= Ilyas Burney =

Indian economist

Professor Muhammad Ilyas (Elias) Burney (1890–1958) was the first head of Department of Economics at Osmania University, Hyderabad, India. He published about 40 books in Urdu, Persian, Arabic and English. He wrote the first book about Economics in Urdu, for which Sir Muhammad Iqbal complimented him in 1917. His other books in economics included Ilm ul Maaeshat (Knowledge of Economics), Muqaddima e Maashiyat (Treatise of Economics / Translation) and Indian Economics.

Burney is particularly known for his monumental work on the Ahmadiyya religion. His Urdu book. Qadiani Muzhab (Ahmadiyya Faith), is considered a comprehensive study on the subject. It was also translated into Arabic as Adiyanatul al Qadianiah by Maulana Abdul Quddoos Nadvi. Among his other quoted books are Mishkat-us-Salawat, which is a collection of poetry in praise of the Islamic prophet Muhammad. He was also appointed by Muhammed Ali Jinnah to the Planning Committee of Pakistan. However, after the partition of India he decided to remain in India.

He was born at Khorja district Bulandshahr, Uttar Pradesh, British India on 19 April 1890. An award-winning student throughout, after his initial education at Khorja high school he went on to Aligarh Muslim College & University to finish his MA & LLB with distinction. At Aligarh he associated himself with Ziauddin Ahmed in the promotion of the university and also taught economics there to BA classes for two years. Character building of youth was his favourite theme. His acquaintances and friends liked their sons to be in his company. A keen athlete and sportsman himself since his younger days he encouraged youth to participate in sports activities. At Osmania he was the President of the Football Club. Nizam of Hyderabad entrusted to him the role of tutor to the royal princes Prince Mukarram Jah and his brother Muqaffamjah.

In 1917, the government of the Nizam urgently sought his services for the newly created Translation Bureau as a translator of economics (for translation from English and other languages into Urdu). From there he moved on to teach at Osmania University and in due course assumed the position of head of the economics department. As he continued to serve at Osmania University, some of the other positions he held there included Director of Translation Bureau, Director of Dairatul Maarif and Registrar of the University.

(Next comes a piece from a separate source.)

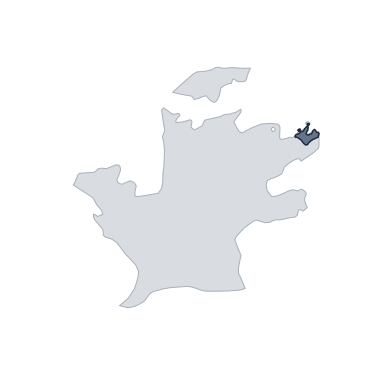 location of Qazakh District, Qazax, Azerbaijan, rotated 126°
{"feature_id": "54616110B43488292017990", "entity_name": "Qazakh District", "entity_type": "district", "adm_level": 2, "iso_a3": "AZE", "parent_name": "Azerbaijan", "parent_adm1": "Qazax", "projection": "robinson", "projection_center": [45.173, 41.158], "detail": "fine", "context": "in_parent", "style": "filled", "palette": "slate", "viewbox_px": 384, "rotation_deg": 126, "n_neighbors": 0, "source": "geoboundaries", "source_scale": "gbopen_adm2", "svg_char_len": 4537}
<svg xmlns="http://www.w3.org/2000/svg" viewBox="0 0 384 384"><g transform="rotate(126 192 192)"><path d="M256.1,292.2L254.7,292.1L244.8,294.4L242.7,293.7L234.1,283.3L232.4,282.2L228.7,281.7L226.5,280.0L224.7,277.3L223.7,275.2L214.9,269.6L213.6,267.6L213.4,265.8L214.6,264.2L216.1,262.8L220.4,261.4L225.4,260.2L227.0,259.4L227.8,257.9L227.7,255.5L226.8,253.1L219.6,248.9L218.8,247.0L218.5,244.8L218.9,242.4L220.0,240.6L225.8,238.1L228.9,235.5L227.0,232.6L220.6,226.0L213.0,218.7L208.0,218.6L202.3,220.8L193.2,227.0L188.1,229.6L181.5,234.0L174.3,238.9L168.4,244.1L164.7,248.4L158.1,250.2L154.8,253.8L143.8,264.6L140.7,264.5L140.5,259.1L140.7,254.9L139.9,252.4L136.4,249.1L136.3,247.7L137.3,246.8L140.0,247.3L143.5,247.1L145.2,245.8L141.4,241.4L138.0,238.5L135.2,236.5L134.5,235.3L134.5,234.4L135.1,233.4L140.0,231.0L140.4,228.8L140.1,226.3L132.4,222.6L126.6,224.0L121.5,219.8L118.1,216.7L114.0,213.2L110.3,211.4L106.7,207.1L100.6,202.7L96.6,201.4L96.7,200.7L97.4,199.9L99.0,199.3L110.0,199.4L111.3,198.6L112.0,196.7L113.5,194.0L115.2,189.9L115.1,186.4L104.1,180.9L96.1,175.7L90.5,169.0L86.8,162.8L86.9,160.7L88.0,158.8L96.5,153.1L97.1,151.6L96.9,150.6L93.8,147.7L90.0,144.7L88.8,142.5L86.4,141.4L81.8,141.3L73.8,137.6L72.1,137.2L71.8,136.5L72.2,135.8L77.9,134.3L77.8,133.0L76.1,131.4L72.8,130.2L69.9,127.3L68.8,124.7L79.2,116.9L82.2,115.4L88.9,116.8L103.0,121.9L102.0,124.8L103.4,126.4L106.7,128.5L112.8,130.8L118.1,131.9L120.7,130.9L124.7,130.1L130.0,132.6L134.8,135.9L137.2,137.2L138.5,137.6L142.1,136.5L146.5,132.3L148.2,127.3L148.7,124.9L146.1,121.6L140.8,118.0L134.9,114.8L131.1,112.0L128.6,106.5L126.2,105.9L125.5,105.2L125.1,103.3L125.2,100.6L126.1,98.6L128.4,97.7L130.8,97.4L133.0,95.5L135.7,91.7L136.9,89.6L142.0,90.8L142.7,94.2L143.6,94.9L145.8,94.5L149.3,93.1L152.1,94.2L155.8,98.2L160.8,102.5L163.6,105.4L164.6,107.3L167.2,109.3L171.0,111.5L174.0,115.0L176.8,123.3L179.5,125.2L189.2,128.3L192.6,128.9L202.1,130.0L205.5,129.2L210.3,122.1L214.6,114.9L218.7,113.3L226.1,109.8L230.5,106.5L232.3,102.9L236.4,96.1L238.9,92.3L243.3,95.7L251.1,104.9L262.2,119.8L264.9,124.0L266.7,128.9L268.4,134.9L270.9,140.1L282.2,153.4L287.1,158.2L295.0,164.6L297.7,166.0L301.4,166.4L308.0,166.4L314.3,168.9L317.3,170.6L320.5,173.1L323.4,176.0L326.5,183.8L315.7,181.2L304.9,181.6L298.9,183.3L293.0,185.5L287.4,188.7L284.0,195.0L281.3,209.5L277.1,223.1L277.3,229.5L279.4,235.5L279.2,238.4L277.2,239.6L274.7,242.2L271.6,254.7L269.9,257.2L267.8,258.7L267.2,257.3L267.3,254.0L262.5,251.1L260.1,254.3L258.4,261.2L255.1,268.5L254.9,269.9L256.1,292.2ZM95.2,164.1L95.7,162.2L94.4,161.3L92.9,161.2L91.7,162.2L91.7,164.6L93.4,165.1L95.2,164.1ZM59.9,220.7L58.3,218.7L57.5,217.5L62.3,216.6L70.2,213.9L72.4,215.2L74.7,218.0L75.9,220.3L76.1,224.7L77.0,225.4L80.9,223.9L82.6,225.7L85.6,227.8L90.7,229.9L98.1,226.6L101.8,225.8L104.9,225.8L106.5,226.8L107.1,230.2L106.5,234.4L105.7,236.7L107.2,238.4L113.3,242.4L115.9,244.6L114.6,248.5L119.2,257.9L120.8,261.6L122.6,266.2L113.2,264.4L96.5,260.6L91.9,258.6L87.5,253.3L84.9,250.8L81.0,247.5L77.9,246.3L75.5,244.0L74.2,240.6L72.2,237.6L68.7,234.0L60.9,221.9L59.9,220.7ZM69.9,140.1L68.9,140.7L67.3,140.1L66.8,138.6L66.9,137.0L68.5,136.7L69.8,137.1L70.1,138.5L69.9,140.1Z" fill="#d9dde1" stroke="#a8b0b8" stroke-width="1"/><path d="M73.4,122.2L72.8,122.6L71.6,122.9L70.9,123.2L70.3,123.5L69.9,123.9L69.7,124.5L70.2,125.4L70.3,125.7L70.3,126.4L70.2,127.1L69.8,127.8L69.5,128.1L69.4,129.0L69.4,129.7L70.1,129.9L70.9,130.1L71.8,130.2L72.8,129.9L73.4,129.6L74.1,129.6L75.0,129.8L75.8,130.4L76.4,130.8L77.2,131.2L77.8,131.7L78.0,132.3L78.0,133.0L78.0,133.6L77.4,134.1L76.5,134.3L76.1,134.5L75.2,134.6L74.1,134.6L73.3,134.9L72.7,135.4L71.6,135.8L71.2,136.1L70.9,137.2L71.9,137.8L73.0,137.8L74.3,138.0L75.3,138.0L76.0,137.9L77.1,137.7L78.0,138.1L78.6,139.0L79.2,139.5L80.4,139.6L81.3,139.6L82.0,139.8L83.0,140.5L83.8,141.2L84.6,141.6L85.7,141.6L86.4,141.5L86.8,140.7L86.6,140.7L86.4,140.1L85.9,138.6L85.8,137.6L85.9,136.6L85.7,134.8L86.0,133.8L86.2,132.9L86.5,132.1L86.8,131.3L86.9,130.4L87.1,129.6L87.1,128.7L87.2,127.9L86.7,127.4L86.1,126.6L85.3,126.4L84.1,126.5L83.5,126.5L82.2,126.2L80.5,125.8L77.8,124.8L76.7,124.0L75.5,123.5L74.6,122.9L74.0,122.5L73.4,122.2L73.4,122.2ZM79.9,142.7L80.0,142.1L80.2,141.7L80.1,141.3L79.8,141.1L79.2,141.0L78.7,140.7L78.0,140.9L77.6,141.2L77.6,141.5L77.8,142.0L78.3,142.4L78.9,142.5L79.6,142.7L79.9,142.7ZM69.5,138.7L69.9,138.2L70.1,137.6L69.8,137.0L69.1,136.7L68.3,136.8L67.9,137.3L67.9,137.7L68.3,138.4L68.8,138.8L69.5,138.7Z" fill="#64748b" stroke="#1e293b" stroke-width="1.5"/></g></svg>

One his books called Urdu Hindi Rasmulkhat (Scripts) - a comparative study of Urdu and Hindi scripts Maulvi Abdul Haq commented that the book is a "great national service which must be commended". These also included Bertanwi Hukumat e Hind(Sociology), Hizbullah (Azkars), Asrare Haq (Maarifat), Mishkatus Salat (Arabic, Salat & Darood), Sirat ul Hameed, Tas-heel-ut-Tarteel (Tajweed), Islam (English), Maarooza (his own poetry) and selections from Urdu and Persian Naats & other poetry, Maarif-e-Millat (Urdu poetry), Manazir-e-Qudrat (Literature), Jazbat-e-Fitrat, Tohfa-e-Mohammadi and Jawahir-e-Sukhan (Persian). Mawlana Abdul Aleem Siddiqi in his discussion with George Bernard Shaw has mentioned that he presented Shaw with Professor Ilyas Burney's book Islam.

Burney twice went on pilgrimage to Haramain shareef and wrote the account of his travels in his travelogue Sirath-ul-Hameed. On the first occasion he also visited Iraq, Syria and Palestine and was accompanied on the trip by Bahr-Ul-Uloom Maulana Moulvi Muhammad Abdul Qadeer Siddiqi Qadri.

He died at Bulandshahr on 25 January 1958 when he returned there from Hyderabad after a gap of many years to visit his ailing brother and sister.